SKorea returnees hoped for better lives in NKorea

Officials: 6 South Korean returnees sneaked to North Korea hoping for better lives

SEOUL, South Korea (AP) -- Six South Koreans recently repatriated from North Korea had sneaked into the North in search of better lives but ended up detained for up to 45 months for illegal entry, Seoul officials said Monday.

South Koreans defecting to impoverished, totalitarian North Korea are rare. In contrast, more than 25,000 North Koreans have fled to the South for political and economic reasons since the end of the 1950-53 Korean War. The two Koreas bar ordinary citizens from freely traveling across their mutual border, and in September South Korean soldiers fatally shot one of their citizens they thought was trying to enter North Korea.

North Korea sent back the six men and a woman's corpse on Friday in an unusual action seen as an attempt to improve strained ties between the rival countries after the North's abrupt cancellations last month of reunions of families separated by the war. Tensions spiked dramatically this past spring over North Korea's repeated threats of nuclear war.

A South Korean security official said Monday that the men told investigators they entered North Korea between 2009 and 2012 by walking over frozen rivers from China, or swimming after jumping off a Chinese cruise ship on a border river.

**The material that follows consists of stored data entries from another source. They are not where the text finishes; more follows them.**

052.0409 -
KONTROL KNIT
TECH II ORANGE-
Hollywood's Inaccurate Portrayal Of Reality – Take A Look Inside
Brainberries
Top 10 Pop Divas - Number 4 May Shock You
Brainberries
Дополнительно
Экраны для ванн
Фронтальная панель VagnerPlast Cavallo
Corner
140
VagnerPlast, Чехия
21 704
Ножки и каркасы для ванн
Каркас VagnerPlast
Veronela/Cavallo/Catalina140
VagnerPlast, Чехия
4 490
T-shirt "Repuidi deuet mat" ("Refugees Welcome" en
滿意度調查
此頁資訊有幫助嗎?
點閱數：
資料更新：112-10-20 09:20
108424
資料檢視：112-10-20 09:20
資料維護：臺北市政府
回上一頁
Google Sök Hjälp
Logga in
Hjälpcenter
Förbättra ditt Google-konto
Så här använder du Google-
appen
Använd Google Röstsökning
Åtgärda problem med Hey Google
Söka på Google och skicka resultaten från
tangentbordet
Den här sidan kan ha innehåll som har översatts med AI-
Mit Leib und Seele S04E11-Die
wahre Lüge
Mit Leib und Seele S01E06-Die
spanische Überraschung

The men had vague hopes that they could have better lives in North Korea after suffering business failures and family troubles, or engaging in pro-North Korea activities in South Korea, said the official, who requested anonymity because an investigation is still under way.

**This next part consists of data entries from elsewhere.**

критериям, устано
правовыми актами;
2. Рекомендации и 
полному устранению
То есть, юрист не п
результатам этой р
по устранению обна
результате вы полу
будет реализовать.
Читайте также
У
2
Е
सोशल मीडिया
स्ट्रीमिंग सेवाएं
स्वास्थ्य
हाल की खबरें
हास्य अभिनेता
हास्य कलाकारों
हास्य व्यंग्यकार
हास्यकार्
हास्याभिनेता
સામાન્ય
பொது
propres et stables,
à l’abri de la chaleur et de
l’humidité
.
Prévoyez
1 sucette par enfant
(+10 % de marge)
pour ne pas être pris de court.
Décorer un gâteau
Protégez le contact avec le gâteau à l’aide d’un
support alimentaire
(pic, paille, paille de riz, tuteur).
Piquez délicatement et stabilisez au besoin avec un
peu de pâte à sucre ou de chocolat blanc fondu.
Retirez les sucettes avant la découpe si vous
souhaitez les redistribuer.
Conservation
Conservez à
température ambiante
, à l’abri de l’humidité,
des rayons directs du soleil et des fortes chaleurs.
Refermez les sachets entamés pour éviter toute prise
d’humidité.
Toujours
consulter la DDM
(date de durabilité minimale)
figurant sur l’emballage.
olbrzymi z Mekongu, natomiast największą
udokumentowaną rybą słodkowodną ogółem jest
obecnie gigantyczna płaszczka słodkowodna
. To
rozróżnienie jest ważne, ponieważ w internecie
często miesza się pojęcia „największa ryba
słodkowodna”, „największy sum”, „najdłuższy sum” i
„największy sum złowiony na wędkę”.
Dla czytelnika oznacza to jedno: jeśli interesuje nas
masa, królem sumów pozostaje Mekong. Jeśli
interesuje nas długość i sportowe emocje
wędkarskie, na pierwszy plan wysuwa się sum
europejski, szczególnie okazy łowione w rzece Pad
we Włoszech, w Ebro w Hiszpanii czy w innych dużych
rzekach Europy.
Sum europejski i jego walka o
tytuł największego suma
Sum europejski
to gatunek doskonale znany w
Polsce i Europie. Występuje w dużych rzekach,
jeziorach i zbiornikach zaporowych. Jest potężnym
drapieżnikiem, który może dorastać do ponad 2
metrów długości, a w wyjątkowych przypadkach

One person who posted pro-North Korea online messages believed he would be treated better in North Korea after finding that his pen name had been reported by the North's main Rodong Sinmun newspaper, the official said.

The six men were separately detained in North Korea for 14-45 months for questioning. One said he was constantly held in solitary confinement, while another said he didn't receive medical treatment for a kidney stone, according to the South Korean official.

South Korean authorities are seeking a warrant to formally arrest the six men, aged between 27 and 67, for a more thorough investigation, the official said. In South Korea, anyone who defects to North Korea can be punished by up to 10 years in prison under the country's anti-North security law.

The results of a preliminary investigation were provided to South Korea media, and another South Korean official confirmed the substance of the reports.

Seoul estimates that hundreds of South Koreans have been kidnapped and detained by North Korea since the Korean War ended with an armistice, not a peace treaty.